Collected data
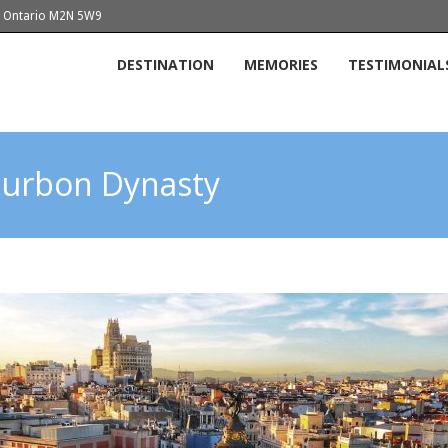
o, Ontario M2N 5W9
DESTINATION
MEMORIES
TESTIMONIAL
Bourbon Dynasty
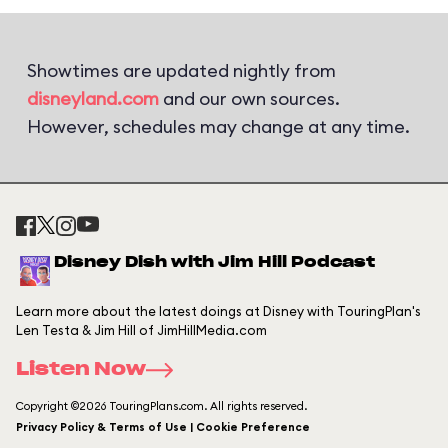
Showtimes are updated nightly from
disneyland.com
and our own sources.
However, schedules may change at any time.
Disney Dish with Jim Hill Podcast
Learn more about the latest doings at Disney with TouringPlan's
Len Testa & Jim Hill of JimHillMedia.com
Listen Now
Copyright ©2026 TouringPlans.com. All rights reserved.
Privacy Policy & Terms of Use | Cookie Preference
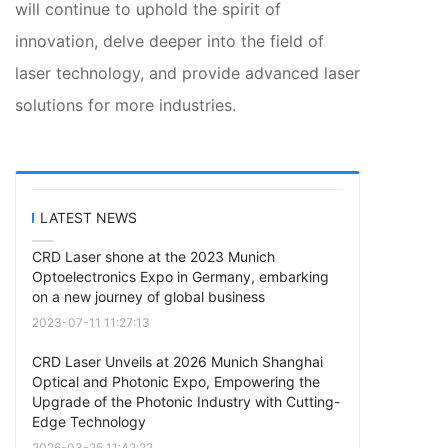
will continue to uphold the spirit of
innovation, delve deeper into the field of
laser technology, and provide advanced laser
solutions for more industries.
LATEST NEWS
CRD Laser shone at the 2023 Munich
Optoelectronics Expo in Germany, embarking
on a new journey of global business
2023-07-11 11:27:13
CRD Laser Unveils at 2026 Munich Shanghai
Optical and Photonic Expo, Empowering the
Upgrade of the Photonic Industry with Cutting-
Edge Technology
2026-03-25 11:42:22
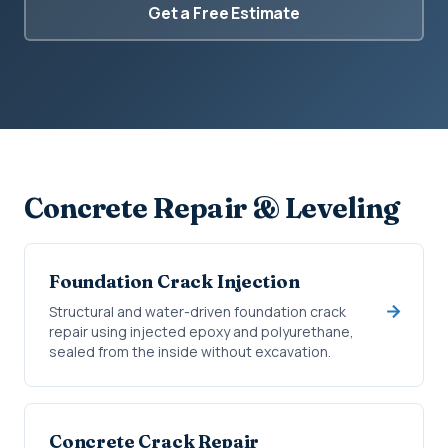
Get a Free Estimate
Concrete Repair & Leveling
Foundation Crack Injection
Structural and water-driven foundation crack
repair using injected epoxy and polyurethane,
sealed from the inside without excavation.
Concrete Crack Repair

WHAT YOU NEED TO DO
Edit the material above by changing every "Expo" to "Exhibition" and keeping all other text unchanged. Leave out the pictures.

RESULT OF THIS TASK
o, Ontario M2N 5W9
DESTINATION
MEMORIES
TESTIMONIAL
Bourbon Dynasty
Showtimes are updated nightly from
disneyland.com
and our own sources.
However, schedules may change at any time.
Disney Dish with Jim Hill Podcast
Learn more about the latest doings at Disney with TouringPlan's
Len Testa & Jim Hill of JimHillMedia.com
Listen Now
Copyright ©2026 TouringPlans.com. All rights reserved.
Privacy Policy & Terms of Use | Cookie Preference
will continue to uphold the spirit of
innovation, delve deeper into the field of
laser technology, and provide advanced laser
solutions for more industries.
LATEST NEWS
CRD Laser shone at the 2023 Munich
Optoelectronics Exhibition in Germany, embarking
on a new journey of global business
2023-07-11 11:27:13
CRD Laser Unveils at 2026 Munich Shanghai
Optical and Photonic Exhibition, Empowering the
Upgrade of the Photonic Industry with Cutting-
Edge Technology
2026-03-25 11:42:22
Get a Free Estimate
Concrete Repair & Leveling
Foundation Crack Injection
Structural and water-driven foundation crack
repair using injected epoxy and polyurethane,
sealed from the inside without excavation.
Concrete Crack Repair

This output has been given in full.